The crowning achievement was a seated Buddha in the teaching gesture of 160 centimetres of sandstone, half-closed eyes, two deer at his feet, five disciples below. Scholars have called it the most famous Gupta Buddha image and one of the finest representations of the Buddha in all of Asian art. Pilgrims carried replicas home. Artists across Southeast Asia, China, Korea and Japan copied the form.
Pilgrims, Patrons and the Long Decline
Two Chinese pilgrims, Faxian in the early fifth century and Xuanzang around 640 CE, left written records that are now historical documents. Xuanzang found over 1,500 monks, a towering vihara, hundreds of votive shrines and a living site pulsing with devotion. He also recorded a Jataka deer-king legend still being told there, showing how the site’s sacred meaning had layered across a thousand years.
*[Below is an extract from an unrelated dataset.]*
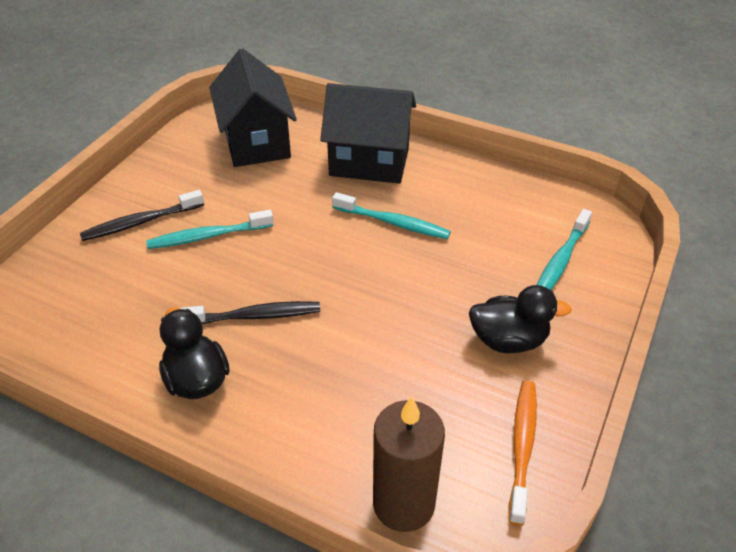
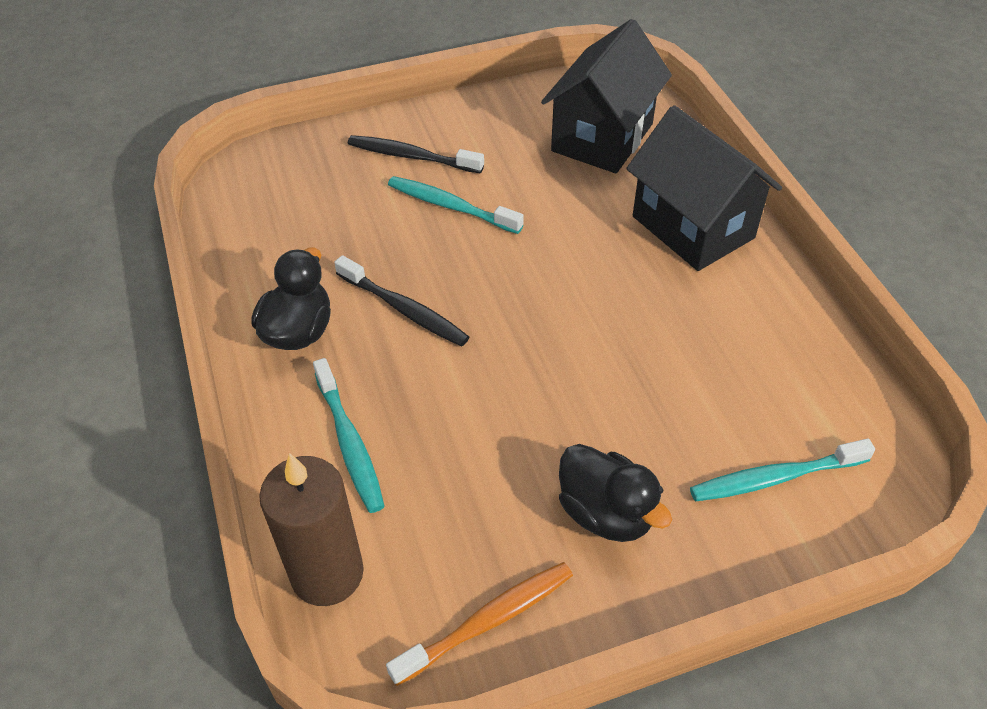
camera: 45 degrees right, 5 degrees up
(393, 223) = (638, 308): turquoise toothbrush -> turquoise toothbrush (349, 442)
The Pala dynasty kept Sarnath alive into the twelfth century. One of the last recorded acts of patronage was by Queen Kumaradevi, who built lodgings for monks, a quiet, human gesture near the end. What followed was destruction. Ghurid forces arrived in 1194. For centuries after, the ruins were quarried for building material and about 48 statues were stripped for bridges, and bricks were carted away as railway ballast. What Ashoka built in devotion, time and neglect nearly erased, yet enough survived to remind us what once stood there.
The Triveni of Faiths: Why Three Traditions Claim the Same Ground
The uploaded manuscript compiled as a scholarly note on Sarnath heritage uses the precise Sanskrit term triveni to describe the religious character of this site, a triple confluence, the same word used for the meeting of three sacred rivers. The claim is not metaphorical. Three distinct traditions brought their most consequential stories to this stretch of forest northeast of Varanasi, and each found the ground already prepared for them.
For Shaivite Hinduism, the ground was Sarangnath, the Lord of the Deer’s own territory, sanctified by the penance of a rishi and honoured annually when Shiva returns for Sawan. The Sarangnath Mahadev Temple, with its two lingas in one argha, remains a living site of continuous worship.
For Jainism, the ground was Simhapuri, a royal city of the Ikshvaku dynasty, where the eleventh Tirthankara passed through four of the five supreme moments of any liberated soul’s biography. The Digambar Mandir, built in 1824, and the ruins of the older Shvetambara structure beside it attest to a Jain presence that predates the Buddhist archaeological record and outlasted Buddhist occupation.
For Buddhism, the ground was Isipatana, Rishipattana, Mrigadava- the Deer Park where the Wheel was first turned. Fifteen centuries of civilisation, monasteries, stupas, the finest sculpture of the Gupta golden age, the Lion Capital that would eventually ornament every Indian banknote and passport grew from the afternoon when five former ascetics listened to a former companion and understood.
None of these traditions is a newcomer. Each was built physically and textually on ground that the others had already consecrated. The earliest manuscript reference to the Buddhist ruins was written by a Jain pilgrim. The name the Buddhist tradition uses for the deer park derives from the same Sanskrit root as Shiva’s epithet. The Jain Tirthankaras were born into an Ikshvaku royal lineage whose territory was in Hindu geography, the outer precincts of Kashi, the city of Shiva never leaves.
What Sarnath offers the historian, the archaeologist, and the pilgrim is not a site where one religion displaced another, but a site where three religious imaginations, across three thousand years, kept arriving at the same forest and finding it, each time already sacred. That is the weight of the ground beneath the Dhamekh Stupa. The wheel in all three traditions never stopped turning.